Acqua potabile utilizzata per irrigare parchi e aiuole mentre ai cittadini viene chiesto di limitarne il consumo? È il dubbio che il gruppo Oristano al Centro porta in Consiglio comunale con un’interpellanza urgente firmata da Giuliano Uras e Roberto Pisanu, che chiede all’amministrazione di chiarire come venga irrigato il verde pubblico cittadino.

I due consiglieri spiegano che «sono giunte ai sottoscritti segnalazioni secondo cui l’irrigazione dei parchi pubblici, delle aiuole, dei giardini comunali e delle aree verdi della città e delle frazioni avverrebbe mediante l’utilizzo di acqua potabile». Se la circostanza fosse confermata, aggiungono, «si determinerebbe una evidente contraddizione tra i comportamenti richiesti ai cittadini e quelli posti in essere dall’Ente», considerato che il Comune ha imposto limitazioni all’uso dell’acqua potabile.

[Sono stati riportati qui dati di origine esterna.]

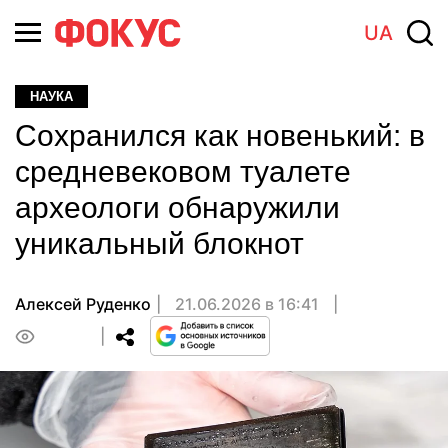
UA
НАУКА
Сохранился как новенький: в
средневековом туалете
археологи обнаружили
уникальный блокнот
Алексей Руденко
21.06.2026 в 16:41
0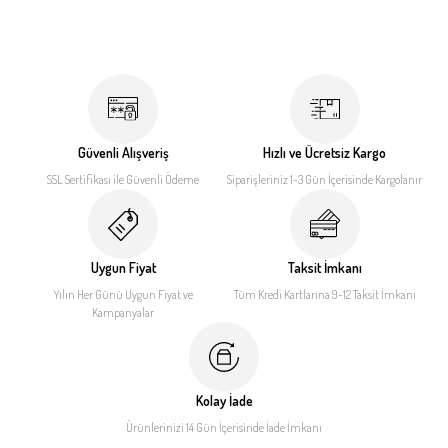
Güvenli Alışveriş
Hızlı ve Ücretsiz Kargo
SSL Sertifikası ile
Güvenli Ödeme
Siparişleriniz 1-3 Gün İçerisinde
Kargolanır
Uygun Fiyat
Taksit İmkanı
Yılın Her Günü Uygun Fiyat
ve
Tüm Kredi Kartlarına 9-12
Taksit İmkanı
Kampanyalar
Kolay İade
Ürünlerinizi 14 Gün İçerisinde
İade İmkanı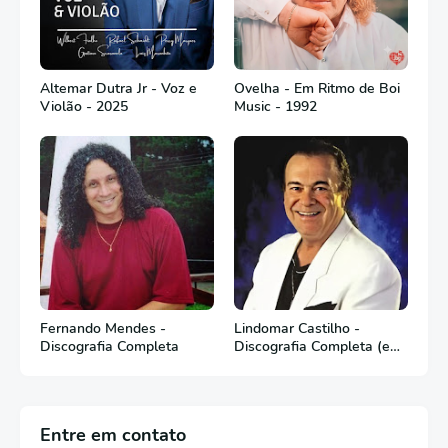
Altemar Dutra Jr - Voz e
Ovelha - Em Ritmo de Boi
Violão - 2025
Music - 1992
Fernando Mendes -
Lindomar Castilho -
Discografia Completa
Discografia Completa (em
Português)
Entre em contato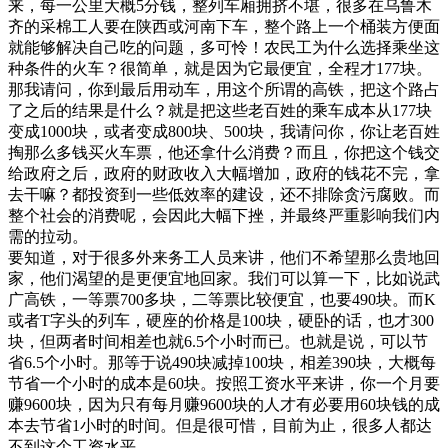
来，每一公里大概5分钱，整列车厢拥挤不堪，很多在乌鲁木
齐的采棉工人要在陕西或河南下车，整个路上一个桶装方便面
就能够解决自己吃的问题，多可怜！农民工为什么选择乘坐这
种条件的火车？很简单，就是因为它最便宜，全程才177块。
那我请问，你到最后用动车，用这个所谓的高铁，把这个路占
了之后的结果是什么？就是把这些老百姓的乘车成本从177块
变成1000块，或者变成800块、500块，我请问你，你让老百姓
掏那么多钱买火车票，他还拿什么消费？而且，你把这个钱交
给政府之后，政府的财政收入大幅增加，政府的钱花不完，拿
去干嘛？都投资到一些低效率的建设，还不排除贪污腐败。而
整个社会的消费呢，会因此大幅下挫，并最终严重影响我们内
需的拉动。
要知道，对于很多外来务工人员来讲，他们不希望那么贵地回
家，他们渴望的是更便宜地回家。我们可以算一下，比如说武
广高铁，一等票700多块，二等票比较便宜，也要490块。而K
或者T字头的列车，硬座的价格是100块，硬卧的话，也才300
块，但两者时间相差也就6.5个小时而已。也就是说，可以节
省6.5个小时。那等于说490块减掉100块，相差390块，大概每
节省一个小时的成本是60块。按照工资水平来讲，你一个月要
赚9600块，因为只有每月赚9600块的人才有必要用60块钱的成
本去节省1小时的时间。但是很可惜，目前为止，很多人都达
不到这个工资水平。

Nell’interpellanza Uras e Pisanu chiedono di conoscere «quali siano le fonti di approvvigionamento idrico utilizzate» per le aree verdi comunali, «quale sia il consumo annuo di acqua destinata all’irrigazione del verde pubblico» e «quale sia la spesa sostenuta annualmente dal Comune». Domandano inoltre «se siano mai stati predisposti studi di fattibilità» per sostituire l’acqua potabile con fonti alternative e chiedono copia delle bollette e dei consumi degli ultimi cinque anni per verificare «con assoluta trasparenza l’effettivo utilizzo di acqua potabile e il costo sostenuto dalla collettività».